Gallup recommends measuring wellbeing through life evaluation, which asks people to rate their current life and their expected life five years from now. This provides a more reliable view of current wellbeing and future resilience and is more effective than a simple mood check.
Based on these responses, people are classified as:
Thriving: positive about current life and the next five years
Struggling: managing day to day but concerned about the future
Suffering: reporting that life is going poorly with significant challenges
Engagement or health metrics by themselves might miss some risks. A framework like this can catch these risks before they lead to burnout.
FAQ’s
What is employee wellbeing?
Employee wellbeing is the overall state of how a person is doing in both work and life. It goes beyond job satisfaction or mood on a particular day and includes factors such as purpose, relationships, financial security, physical health and connection to community. In practical terms, wellbeing helps organisations understand whether people are thriving, struggling or suffering.

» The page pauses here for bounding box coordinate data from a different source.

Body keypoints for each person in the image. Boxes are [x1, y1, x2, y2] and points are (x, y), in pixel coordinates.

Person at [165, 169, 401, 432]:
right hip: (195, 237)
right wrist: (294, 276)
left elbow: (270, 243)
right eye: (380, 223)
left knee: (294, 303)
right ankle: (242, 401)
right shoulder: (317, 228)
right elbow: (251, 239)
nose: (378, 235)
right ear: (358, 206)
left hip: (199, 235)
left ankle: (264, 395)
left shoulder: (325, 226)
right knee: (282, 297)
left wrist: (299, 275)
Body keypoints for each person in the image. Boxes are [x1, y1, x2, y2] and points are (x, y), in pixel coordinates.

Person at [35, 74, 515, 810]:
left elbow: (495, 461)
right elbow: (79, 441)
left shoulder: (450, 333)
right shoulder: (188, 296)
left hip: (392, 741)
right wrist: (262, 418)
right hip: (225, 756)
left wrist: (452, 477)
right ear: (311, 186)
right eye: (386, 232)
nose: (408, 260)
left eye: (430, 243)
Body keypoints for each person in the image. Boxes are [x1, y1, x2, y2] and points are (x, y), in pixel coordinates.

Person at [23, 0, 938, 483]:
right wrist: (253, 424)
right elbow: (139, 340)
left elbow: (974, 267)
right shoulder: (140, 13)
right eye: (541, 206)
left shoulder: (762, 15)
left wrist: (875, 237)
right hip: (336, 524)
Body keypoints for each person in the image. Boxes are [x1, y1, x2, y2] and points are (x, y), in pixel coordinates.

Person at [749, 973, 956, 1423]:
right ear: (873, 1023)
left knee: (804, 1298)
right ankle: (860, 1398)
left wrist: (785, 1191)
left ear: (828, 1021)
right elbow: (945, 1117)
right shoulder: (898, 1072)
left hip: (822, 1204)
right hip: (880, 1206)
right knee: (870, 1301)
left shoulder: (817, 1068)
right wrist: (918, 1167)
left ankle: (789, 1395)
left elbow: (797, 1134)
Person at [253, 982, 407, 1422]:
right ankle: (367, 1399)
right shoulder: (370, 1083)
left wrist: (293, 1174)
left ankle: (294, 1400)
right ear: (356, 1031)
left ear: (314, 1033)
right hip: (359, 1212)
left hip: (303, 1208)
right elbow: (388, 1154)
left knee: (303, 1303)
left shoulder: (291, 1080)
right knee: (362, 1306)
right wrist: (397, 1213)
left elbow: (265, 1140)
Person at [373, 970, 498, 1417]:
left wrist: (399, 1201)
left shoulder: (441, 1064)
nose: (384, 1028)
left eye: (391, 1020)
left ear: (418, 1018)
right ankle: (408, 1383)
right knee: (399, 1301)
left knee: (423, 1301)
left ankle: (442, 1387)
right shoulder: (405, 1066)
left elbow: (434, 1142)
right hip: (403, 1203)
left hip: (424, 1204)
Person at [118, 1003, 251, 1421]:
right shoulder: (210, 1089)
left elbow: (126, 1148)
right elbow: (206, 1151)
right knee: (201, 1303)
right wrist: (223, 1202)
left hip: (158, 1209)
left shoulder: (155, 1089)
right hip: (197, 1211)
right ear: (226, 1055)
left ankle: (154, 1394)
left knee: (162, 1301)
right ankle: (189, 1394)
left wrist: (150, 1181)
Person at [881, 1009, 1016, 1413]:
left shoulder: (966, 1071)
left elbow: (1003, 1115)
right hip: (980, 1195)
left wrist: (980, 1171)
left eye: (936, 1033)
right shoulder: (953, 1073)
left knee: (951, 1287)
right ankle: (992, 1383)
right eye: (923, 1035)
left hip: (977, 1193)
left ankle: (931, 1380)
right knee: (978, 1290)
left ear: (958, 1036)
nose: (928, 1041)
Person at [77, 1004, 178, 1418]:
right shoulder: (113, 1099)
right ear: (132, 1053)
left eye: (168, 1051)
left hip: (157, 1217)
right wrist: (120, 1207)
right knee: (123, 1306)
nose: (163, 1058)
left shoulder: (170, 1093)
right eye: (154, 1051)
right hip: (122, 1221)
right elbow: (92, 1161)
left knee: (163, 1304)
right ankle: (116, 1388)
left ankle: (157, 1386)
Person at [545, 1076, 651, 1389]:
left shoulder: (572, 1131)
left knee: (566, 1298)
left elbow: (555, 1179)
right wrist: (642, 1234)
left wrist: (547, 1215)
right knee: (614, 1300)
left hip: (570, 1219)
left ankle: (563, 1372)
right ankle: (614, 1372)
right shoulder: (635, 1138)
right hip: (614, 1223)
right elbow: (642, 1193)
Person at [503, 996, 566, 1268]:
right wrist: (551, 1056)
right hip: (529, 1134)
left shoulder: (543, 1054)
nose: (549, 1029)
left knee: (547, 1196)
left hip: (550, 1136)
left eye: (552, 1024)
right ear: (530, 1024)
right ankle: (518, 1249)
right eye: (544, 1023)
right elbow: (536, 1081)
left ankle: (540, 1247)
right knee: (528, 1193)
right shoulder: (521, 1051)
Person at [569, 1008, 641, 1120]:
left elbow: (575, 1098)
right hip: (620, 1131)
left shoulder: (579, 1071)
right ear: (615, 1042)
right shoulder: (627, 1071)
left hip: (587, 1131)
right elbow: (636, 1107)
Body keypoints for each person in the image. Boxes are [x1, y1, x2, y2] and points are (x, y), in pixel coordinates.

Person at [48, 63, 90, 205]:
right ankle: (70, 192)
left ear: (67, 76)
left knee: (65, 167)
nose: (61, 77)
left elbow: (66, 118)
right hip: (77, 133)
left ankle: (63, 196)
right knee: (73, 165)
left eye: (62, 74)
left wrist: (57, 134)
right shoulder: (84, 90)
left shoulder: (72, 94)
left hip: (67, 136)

What is the difference between wellbeing and wellness?
Wellness usually focuses on physical health, such as exercise, nutrition, medical care and safety. Wellbeing is broader and reflects how people evaluate their lives overall, including work, stress, support systems, finances, energy and belonging. A wellness program can improve healthy habits, but wellbeing gives a fuller picture of whether people are likely to stay engaged, resilient and productive over time.
How does employee wellbeing help reduce burnout?
Wellbeing helps identify the conditions that often lead to burnout before they become serious. Research shows that burnout is not only about workload; it is often linked to poor management, unclear expectations, lack of support and low career wellbeing. When organisations strengthen the foundations of wellbeing, particularly role clarity, support and meaningful work, they reduce the risk of chronic stress and exhaustion.
Why is wellbeing important for retention?
People are more likely to stay with an organisation when they feel supported in the bigger picture of their lives, not just in their day-to-day tasks. When team members believe their organisation cares about their overall wellbeing, they are less likely to look for another job and more likely to advocate for the organisation. This makes wellbeing a vital part of retention, stability and long-term performance.
How should organisations measure wellbeing?
A strong way to measure wellbeing is through life evaluation, which asks people to rate how their life is going now and how they expect it to be in five years. This approach provides deeper insight than a simple pulse survey or mood check because it reveals both current wellbeing and future confidence. It also helps organisations identify whether people are thriving, struggling or suffering, so support can be more targeted and effective.